A clinical trial of a unique ‘cannabis wafer product’ has been approved by the TGA, with first patient visits commencing on Tuesday.

Developer and distributor of skincare and health supplements, Bod Australia, announced the commencement of its Phase I Clinical trial to test the safety, tolerability and pharmacokinetics of a phytocomplex cannabis extract suspended in a sublingual wafer.

The product is the unique combination of a phytocomplex cannabis extract sourced from Swiss pharmaceutical company Linnea, which is suspended in iX Biopharma’s patented sublingual wafer (WaferiX).

This small wafer, formulated using a proprietary freeze-drying process, is intended to be placed under the consumer’s tongue.

It dissolves within one minute, releasing active compounds for rapid absorption.

“Sublingual wafer administration offers the convenience of use over oral delivery, circumventing the drug breakdown in liver or gastrointestinal tract,” explains iX Biopharma.

“The technology also provides rapid absorption, achieving maximum desirable therapeutic effect in a non-invasive manner.”

Wafer administration leaves no after-taste, residue or grittiness under the tongue, explains Bod, preventing the urge for recipients to swallow.

Other products on the market include oromucosal sprays that contain cannabinoid extracts.

Recent trials of competing cannabis-based medicines include those of NanaBis and NanaBidial, which are administered by Medlab’s patented NanoCelle nano-particle spray to the inside of the cheek.

The objective of the WaferiX trial is to test the safety and tolerability of the finished product, says Bod.

A second trial segment will begin in August, and Bod expects its Phase I Clinical trial to be completed by November 2018.

Post completion of the Phase I, focus will shift to testing for globally significant, specific indications for the finished product including chemotherapy-associated nausea and vomiting, multiple sclerosis, epilepsy, anti-inflammation treatment and anxiety.

Bod says it is actively pursuing licencing and partnership agreements with leading institutions as trial process progresses, with partnerships to assist in subsidising trial costs.

“We are thrilled to have commenced our Phase I Clinical trial to test our proprietary phytocomplex cannabis extract ECs315 and unique patented delivery method,” says Bod Australia CEO Jo Patterson.

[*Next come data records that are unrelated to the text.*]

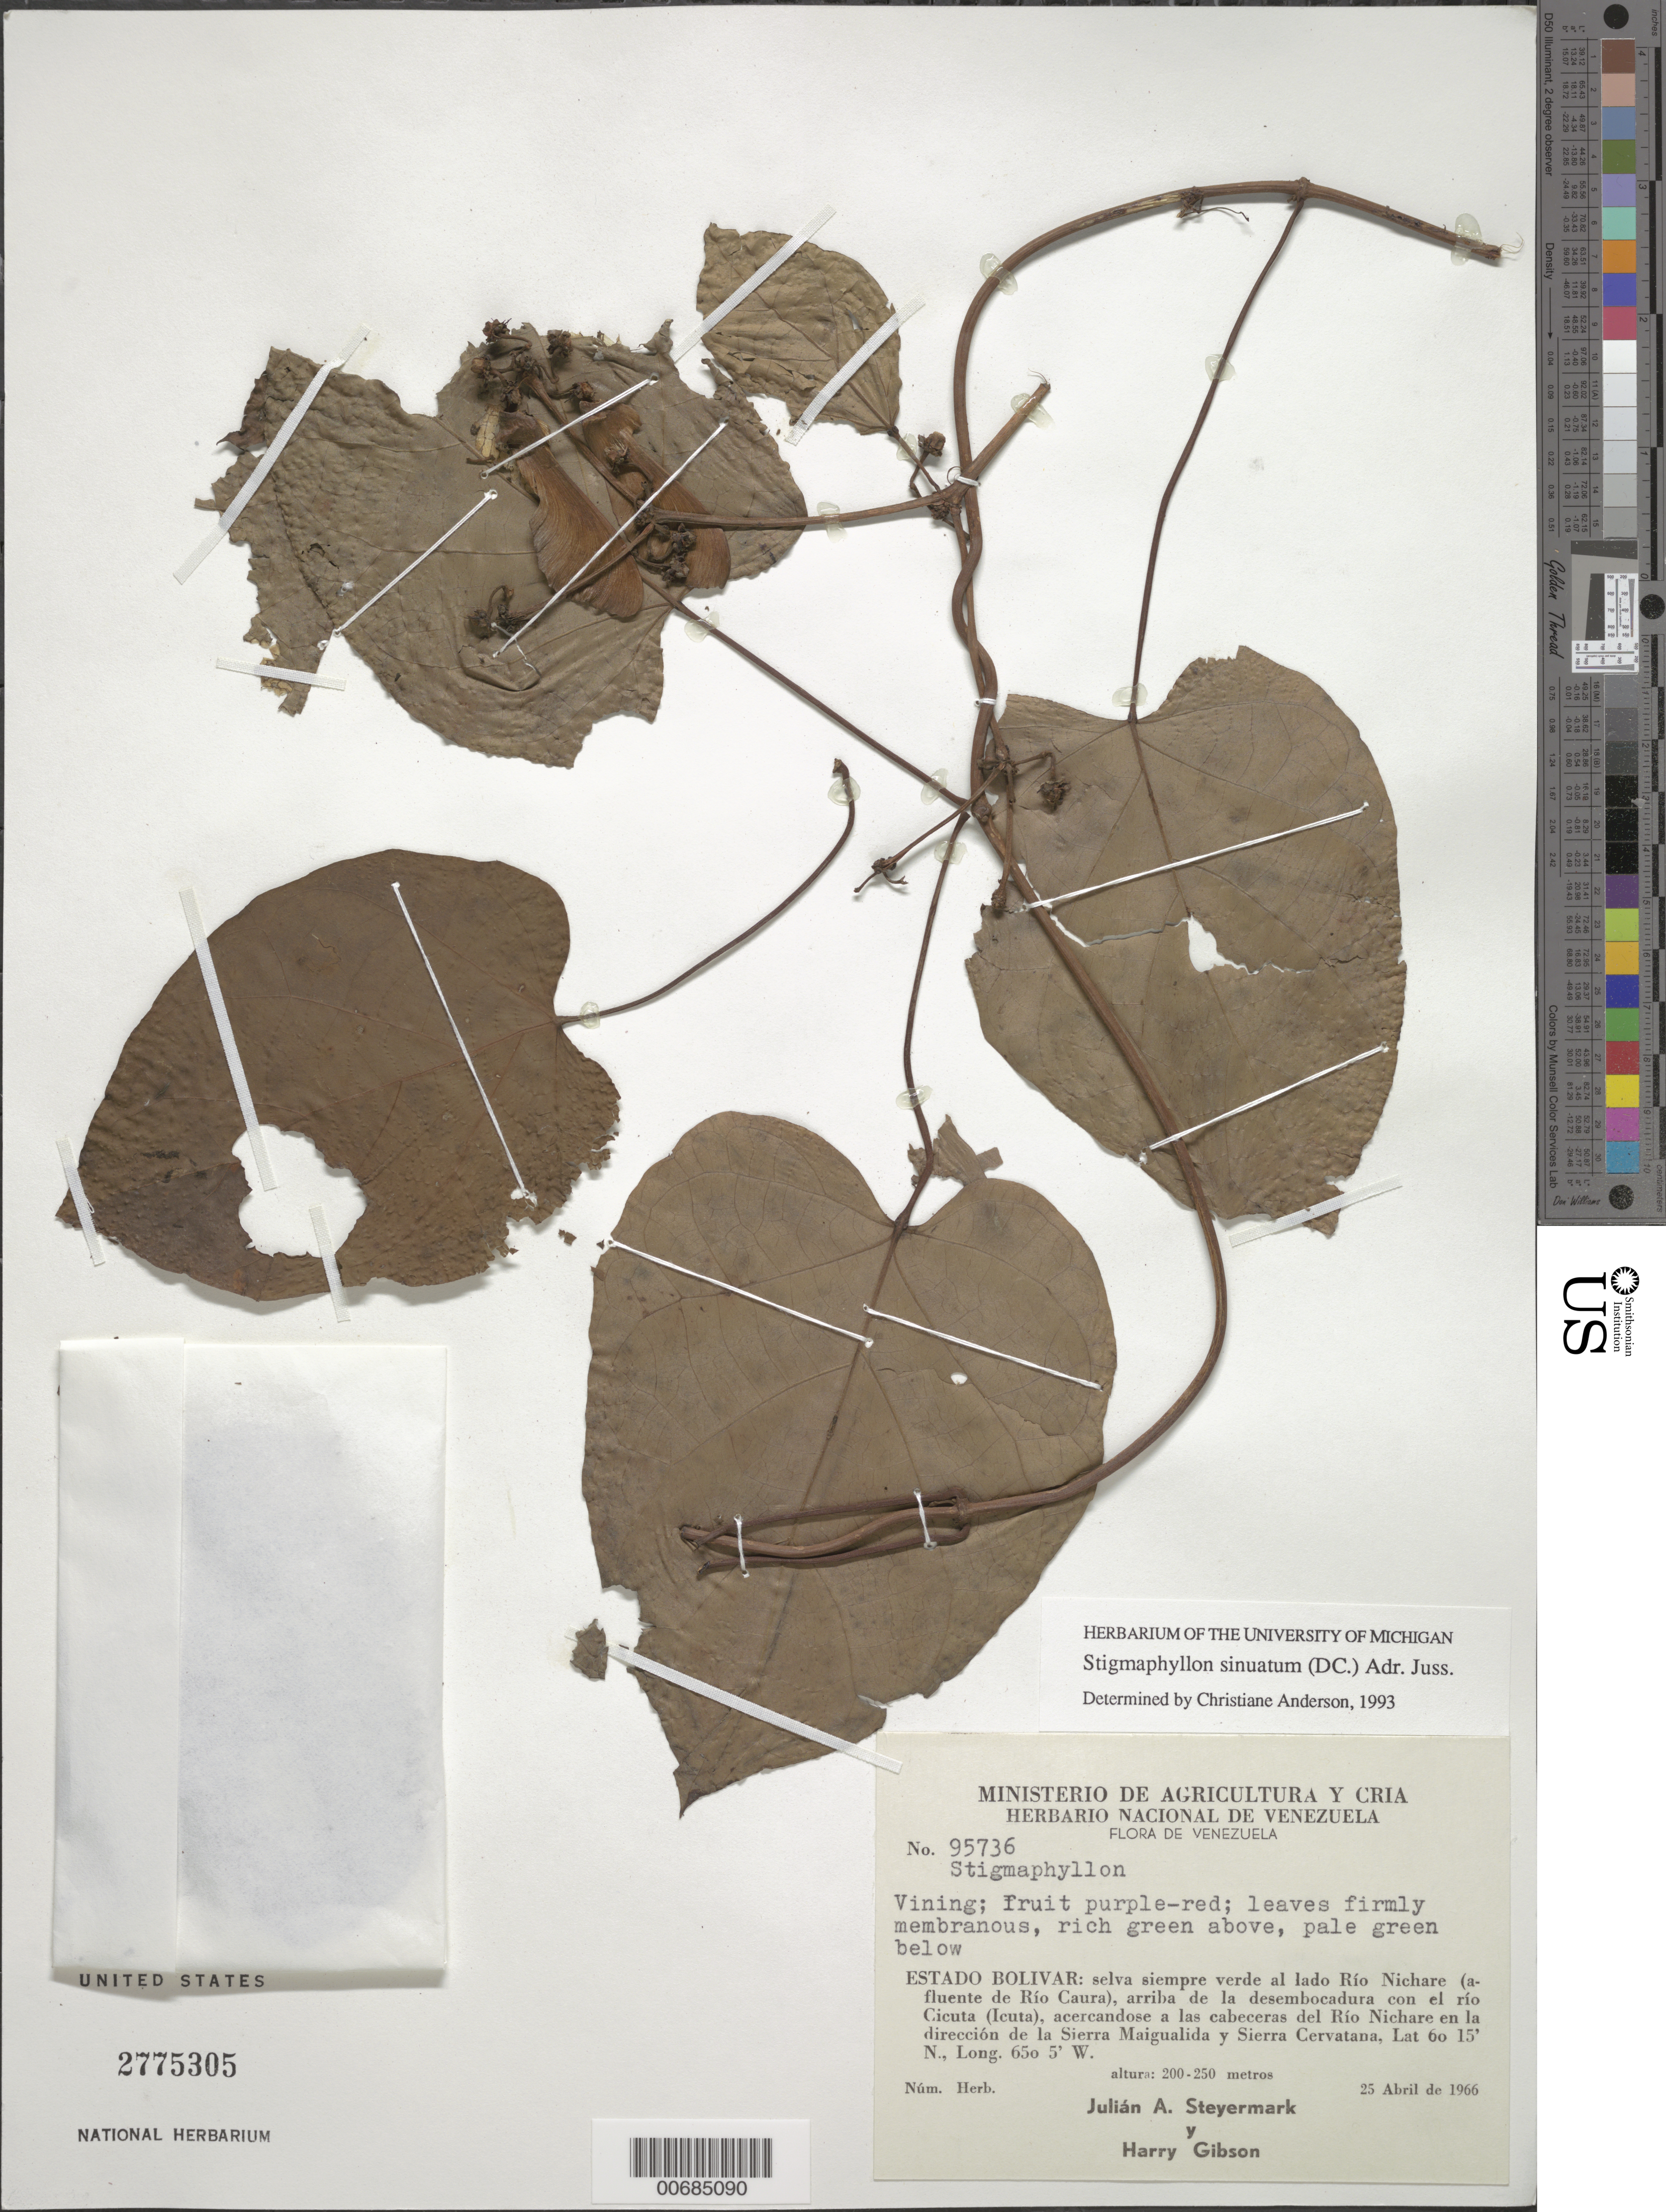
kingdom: Plantae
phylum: Tracheophyta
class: Magnoliopsida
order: Malpighiales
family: Malpighiaceae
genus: Stigmaphyllon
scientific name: Stigmaphyllon sinuatum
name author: (DC.) A. Juss.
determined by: Anderson, C.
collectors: J. Steyermark & H. Gibson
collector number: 95736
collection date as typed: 25-Apr-66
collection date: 1966-04-25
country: Venezuela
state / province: Bolívar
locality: Río Nichare, near mouth of Río Cicuta, acercandose a las cabeceras del Río Nichare en la direccion de la Sierra Maigualida y Sierra Cervatana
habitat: Evergreen forest along river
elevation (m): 200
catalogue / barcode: US 2775305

“The company has achieved a number of milestones to date, including product formulation, patient recruitment and granting of all necessary regulatory approvals, and look forward to first patient visits today.

“As the trial progresses, Bod will continue to explore ways in which we can leverage our cannabis product innovations through partnerships and collaborations with key researchers.

“Further, the Company will continue to progress opportunities to sell, licence and distribute our finished sublingual wafer product.”

Interest in medicinal cannabis products has ramped up since the Federal Government approved its supply via GPs early last year.

Access to medicinal cannabis is available through:

Meanwhile state governments have been urging the Federal Government to list medicinal cannabis products on the PBS.

“Victoria’s leadership has seen some of our sickest kids get the treatment they so desperately need,” said Victorian Health Minister Jill Hennessy in January this year.

“We urge the Turnbull Government to move quickly so that this life changing product is affordable and in-reach for every Australian – not just those who can afford it.”

Imported medicinal cannabis has been offered to 29 children with severe intractable epilepsy in the state.

This scheme was consequently expanded to reach 60 of the state’s sickest children.